* [Provided material]
──────
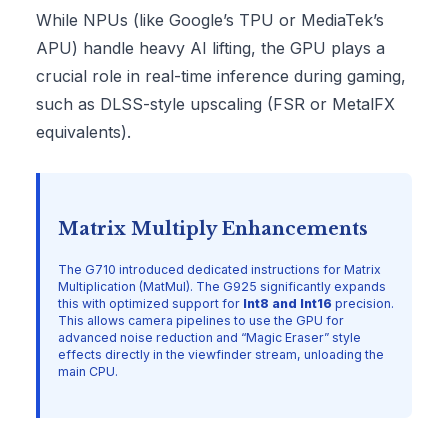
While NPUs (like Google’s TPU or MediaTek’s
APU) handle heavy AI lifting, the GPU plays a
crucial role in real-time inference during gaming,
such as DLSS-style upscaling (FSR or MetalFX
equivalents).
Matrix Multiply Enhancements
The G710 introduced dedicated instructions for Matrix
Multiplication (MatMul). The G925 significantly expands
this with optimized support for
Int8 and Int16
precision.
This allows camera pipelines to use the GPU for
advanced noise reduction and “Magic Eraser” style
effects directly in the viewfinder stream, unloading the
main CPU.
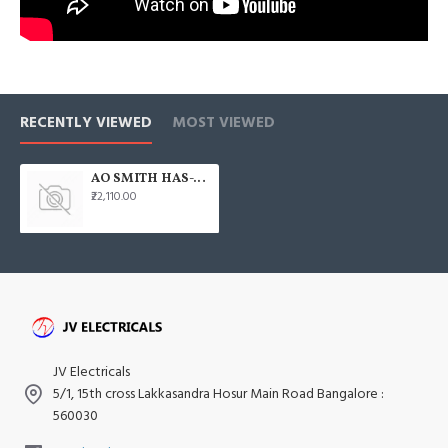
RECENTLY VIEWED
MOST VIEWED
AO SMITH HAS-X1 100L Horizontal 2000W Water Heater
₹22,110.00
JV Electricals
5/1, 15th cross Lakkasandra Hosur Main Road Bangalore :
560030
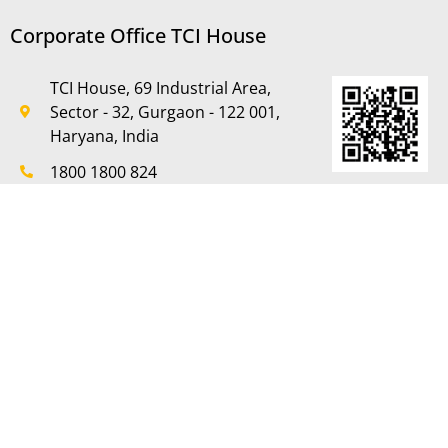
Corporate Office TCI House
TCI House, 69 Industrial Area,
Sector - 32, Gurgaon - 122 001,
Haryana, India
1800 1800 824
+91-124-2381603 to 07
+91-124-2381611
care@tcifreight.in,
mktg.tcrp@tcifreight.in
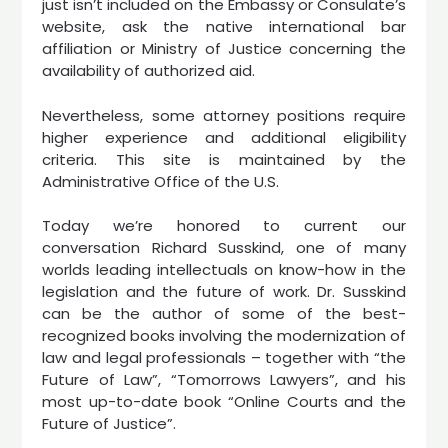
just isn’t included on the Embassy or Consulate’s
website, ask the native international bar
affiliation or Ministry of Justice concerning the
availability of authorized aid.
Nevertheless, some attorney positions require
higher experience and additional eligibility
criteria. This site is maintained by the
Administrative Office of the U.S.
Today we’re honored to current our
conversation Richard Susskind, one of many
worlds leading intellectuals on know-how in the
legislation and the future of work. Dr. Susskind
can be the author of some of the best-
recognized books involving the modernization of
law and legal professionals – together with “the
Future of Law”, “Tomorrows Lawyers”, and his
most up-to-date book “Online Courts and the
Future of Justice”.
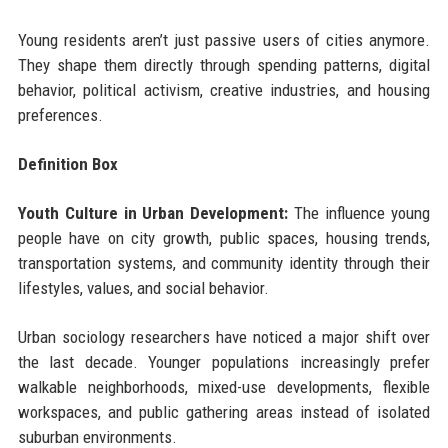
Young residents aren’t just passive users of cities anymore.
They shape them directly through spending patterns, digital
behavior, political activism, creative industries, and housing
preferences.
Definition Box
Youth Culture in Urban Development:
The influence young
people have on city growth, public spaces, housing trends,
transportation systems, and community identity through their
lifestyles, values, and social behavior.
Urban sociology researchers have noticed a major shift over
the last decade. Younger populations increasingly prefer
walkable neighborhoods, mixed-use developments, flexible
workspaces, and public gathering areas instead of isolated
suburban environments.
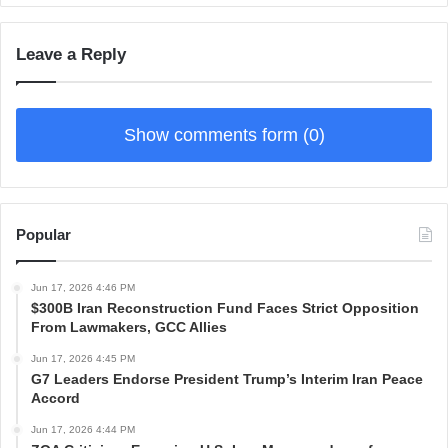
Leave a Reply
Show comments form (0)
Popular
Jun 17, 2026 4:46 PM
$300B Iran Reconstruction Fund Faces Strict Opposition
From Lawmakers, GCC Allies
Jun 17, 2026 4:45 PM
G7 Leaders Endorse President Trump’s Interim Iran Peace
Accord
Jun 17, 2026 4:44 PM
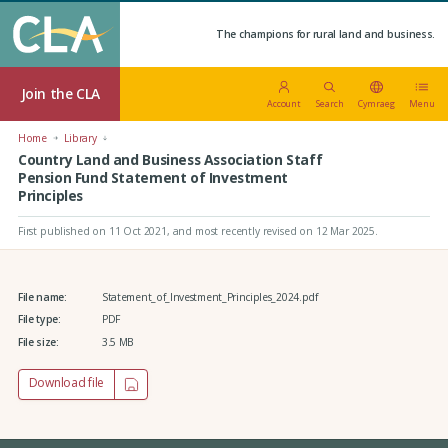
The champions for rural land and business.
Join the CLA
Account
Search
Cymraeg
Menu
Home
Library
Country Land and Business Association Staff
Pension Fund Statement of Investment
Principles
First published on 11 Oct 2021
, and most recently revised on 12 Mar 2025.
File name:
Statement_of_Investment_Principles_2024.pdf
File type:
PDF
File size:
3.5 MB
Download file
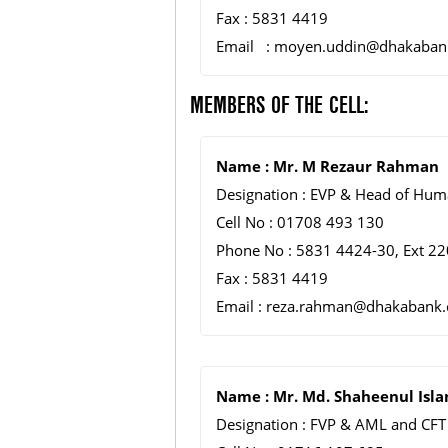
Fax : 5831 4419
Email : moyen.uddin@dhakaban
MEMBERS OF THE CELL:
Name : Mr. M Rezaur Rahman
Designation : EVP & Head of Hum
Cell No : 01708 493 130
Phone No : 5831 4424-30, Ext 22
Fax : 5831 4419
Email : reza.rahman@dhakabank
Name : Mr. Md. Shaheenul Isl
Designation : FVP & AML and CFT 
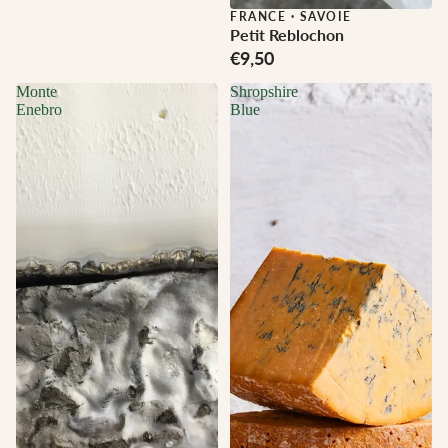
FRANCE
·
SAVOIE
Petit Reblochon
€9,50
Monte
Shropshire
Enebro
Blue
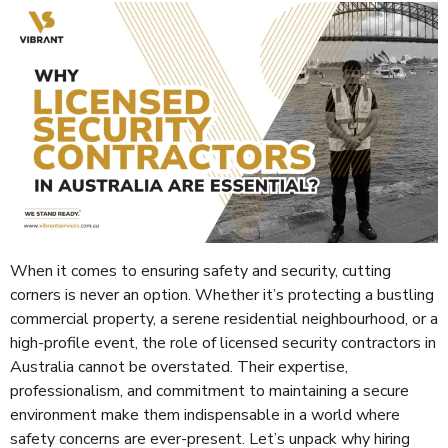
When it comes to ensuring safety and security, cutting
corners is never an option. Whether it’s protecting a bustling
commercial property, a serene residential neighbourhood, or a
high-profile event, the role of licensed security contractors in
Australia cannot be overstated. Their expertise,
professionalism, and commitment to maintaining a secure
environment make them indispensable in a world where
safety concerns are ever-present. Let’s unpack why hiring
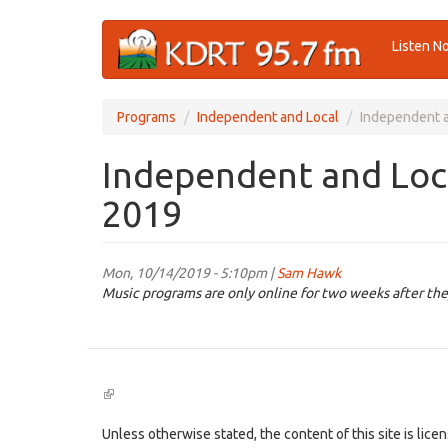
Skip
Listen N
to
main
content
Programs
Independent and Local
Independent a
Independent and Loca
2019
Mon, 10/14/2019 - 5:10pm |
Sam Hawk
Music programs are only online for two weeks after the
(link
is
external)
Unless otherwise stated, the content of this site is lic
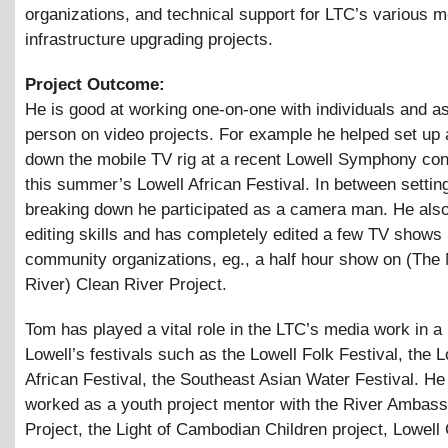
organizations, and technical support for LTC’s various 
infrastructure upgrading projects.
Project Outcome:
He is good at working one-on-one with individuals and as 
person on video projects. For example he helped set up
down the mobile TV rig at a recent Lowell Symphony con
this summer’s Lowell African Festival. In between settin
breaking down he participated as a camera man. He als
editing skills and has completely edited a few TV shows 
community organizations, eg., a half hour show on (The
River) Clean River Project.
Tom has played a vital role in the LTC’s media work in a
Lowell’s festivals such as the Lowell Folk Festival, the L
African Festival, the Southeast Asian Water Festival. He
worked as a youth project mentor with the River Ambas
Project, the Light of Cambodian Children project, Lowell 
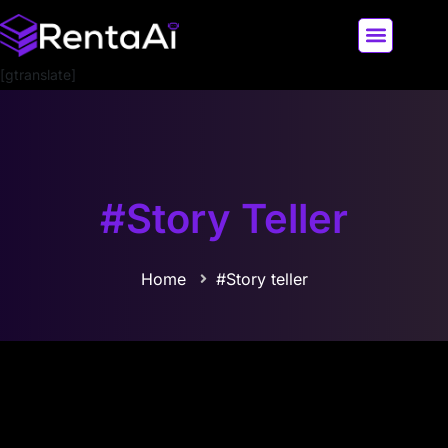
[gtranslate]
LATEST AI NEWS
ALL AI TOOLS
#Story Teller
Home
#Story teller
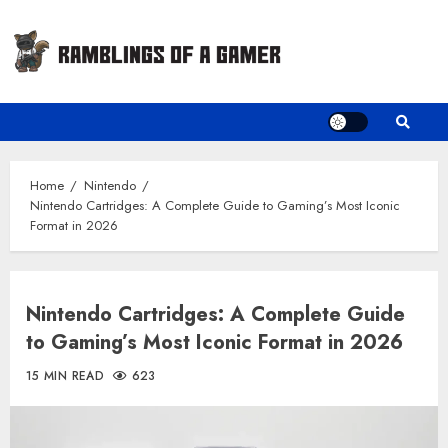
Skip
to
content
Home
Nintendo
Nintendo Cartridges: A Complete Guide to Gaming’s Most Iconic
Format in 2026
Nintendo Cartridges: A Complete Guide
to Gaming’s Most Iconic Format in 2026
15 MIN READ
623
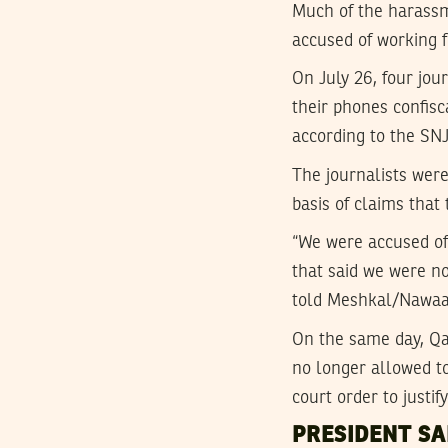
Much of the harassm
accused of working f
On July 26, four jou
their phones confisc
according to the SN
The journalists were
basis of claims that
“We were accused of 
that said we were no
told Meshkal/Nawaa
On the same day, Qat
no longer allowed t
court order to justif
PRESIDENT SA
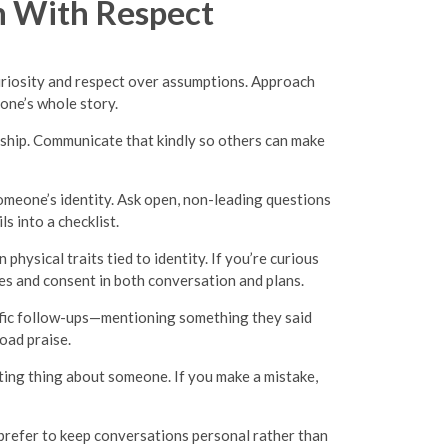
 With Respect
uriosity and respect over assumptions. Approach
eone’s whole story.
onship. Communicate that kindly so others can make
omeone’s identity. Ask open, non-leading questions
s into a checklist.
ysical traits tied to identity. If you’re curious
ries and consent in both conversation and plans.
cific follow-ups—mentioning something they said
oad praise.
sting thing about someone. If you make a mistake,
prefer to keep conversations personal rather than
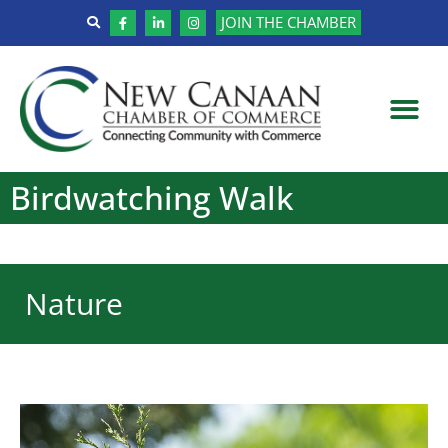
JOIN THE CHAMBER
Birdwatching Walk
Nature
──────
* [Work request] Retype all of the records above line for line, leaving the pictures out of your answer.

* [Response to this exercise]
While NPUs (like Google’s TPU or MediaTek’s
APU) handle heavy AI lifting, the GPU plays a
crucial role in real-time inference during gaming,
such as DLSS-style upscaling (FSR or MetalFX
equivalents).
Matrix Multiply Enhancements
The G710 introduced dedicated instructions for Matrix
Multiplication (MatMul). The G925 significantly expands
this with optimized support for
Int8 and Int16
precision.
This allows camera pipelines to use the GPU for
advanced noise reduction and “Magic Eraser” style
effects directly in the viewfinder stream, unloading the
main CPU.
RECENTLY VIEWED
MOST VIEWED
AO SMITH HAS-X1 100L Horizontal 2000W Water Heater
₹22,110.00
JV Electricals
5/1, 15th cross Lakkasandra Hosur Main Road Bangalore :
560030
Corporate Office TCI House
TCI House, 69 Industrial Area,
Sector - 32, Gurgaon - 122 001,
Haryana, India
1800 1800 824
+91-124-2381603 to 07
+91-124-2381611
care@tcifreight.in,
mktg.tcrp@tcifreight.in
just isn’t included on the Embassy or Consulate’s
website, ask the native international bar
affiliation or Ministry of Justice concerning the
availability of authorized aid.
Nevertheless, some attorney positions require
higher experience and additional eligibility
criteria. This site is maintained by the
Administrative Office of the U.S.
Today we’re honored to current our
conversation Richard Susskind, one of many
worlds leading intellectuals on know-how in the
legislation and the future of work. Dr. Susskind
can be the author of some of the best-
recognized books involving the modernization of
law and legal professionals – together with “the
Future of Law”, “Tomorrows Lawyers”, and his
most up-to-date book “Online Courts and the
Future of Justice”.
Young residents aren’t just passive users of cities anymore.
They shape them directly through spending patterns, digital
behavior, political activism, creative industries, and housing
preferences.
Definition Box
Youth Culture in Urban Development:
The influence young
people have on city growth, public spaces, housing trends,
transportation systems, and community identity through their
lifestyles, values, and social behavior.
Urban sociology researchers have noticed a major shift over
the last decade. Younger populations increasingly prefer
walkable neighborhoods, mixed-use developments, flexible
workspaces, and public gathering areas instead of isolated
suburban environments.
Leave a Reply
Show comments form (0)
Popular
Jun 17, 2026 4:46 PM
$300B Iran Reconstruction Fund Faces Strict Opposition
From Lawmakers, GCC Allies
Jun 17, 2026 4:45 PM
G7 Leaders Endorse President Trump’s Interim Iran Peace
Accord
Jun 17, 2026 4:44 PM
The champions for rural land and business.
Join the CLA
Account
Search
Cymraeg
Menu
Home
Library
Country Land and Business Association Staff
Pension Fund Statement of Investment
Principles
First published on 11 Oct 2021
, and most recently revised on 12 Mar 2025.
File name:
Statement_of_Investment_Principles_2024.pdf
File type:
PDF
File size:
3.5 MB
Download file
Fax : 5831 4419
Email : moyen.uddin@dhakaban
MEMBERS OF THE CELL:
Name : Mr. M Rezaur Rahman
Designation : EVP & Head of Hum
Cell No : 01708 493 130
Phone No : 5831 4424-30, Ext 22
Fax : 5831 4419
Email : reza.rahman@dhakabank
Name : Mr. Md. Shaheenul Isl
Designation : FVP & AML and CFT 
FRANCE
·
SAVOIE
Petit Reblochon
€9,50
Monte
Shropshire
Enebro
Blue
When it comes to ensuring safety and security, cutting
corners is never an option. Whether it’s protecting a bustling
commercial property, a serene residential neighbourhood, or a
high-profile event, the role of licensed security contractors in
Australia cannot be overstated. Their expertise,
professionalism, and commitment to maintaining a secure
environment make them indispensable in a world where
safety concerns are ever-present. Let’s unpack why hiring
Skip
Listen N
to
main
content
Programs
Independent and Local
Independent a
Independent and Loca
2019
Mon, 10/14/2019 - 5:10pm |
Sam Hawk
Music programs are only online for two weeks after the
(link
is
external)
Unless otherwise stated, the content of this site is lic
organizations, and technical support for LTC’s various 
infrastructure upgrading projects.
Project Outcome:
He is good at working one-on-one with individuals and as 
person on video projects. For example he helped set up
down the mobile TV rig at a recent Lowell Symphony con
this summer’s Lowell African Festival. In between settin
breaking down he participated as a camera man. He als
editing skills and has completely edited a few TV shows 
community organizations, eg., a half hour show on (The
River) Clean River Project.
Tom has played a vital role in the LTC’s media work in a
Lowell’s festivals such as the Lowell Folk Festival, the L
African Festival, the Southeast Asian Water Festival. He
worked as a youth project mentor with the River Ambas
Project, the Light of Cambodian Children project, Lowell 
[gtranslate]
LATEST AI NEWS
ALL AI TOOLS
#Story Teller
Home
#Story teller
Skip
to
content
Home
Nintendo
Nintendo Cartridges: A Complete Guide to Gaming’s Most Iconic
Format in 2026
Nintendo Cartridges: A Complete Guide
to Gaming’s Most Iconic Format in 2026
15 MIN READ
623
Much of the harassm
accused of working f
On July 26, four jou
their phones confisc
according to the SN
The journalists were
basis of claims that
“We were accused of 
that said we were no
told Meshkal/Nawaa
On the same day, Qat
no longer allowed t
court order to justif
PRESIDENT SA
 With Respect
uriosity and respect over assumptions. Approach
eone’s whole story.
onship. Communicate that kindly so others can make
omeone’s identity. Ask open, non-leading questions
s into a checklist.
ysical traits tied to identity. If you’re curious
ries and consent in both conversation and plans.
cific follow-ups—mentioning something they said
oad praise.
sting thing about someone. If you make a mistake,
prefer to keep conversations personal rather than
JOIN THE CHAMBER
Birdwatching Walk
Nature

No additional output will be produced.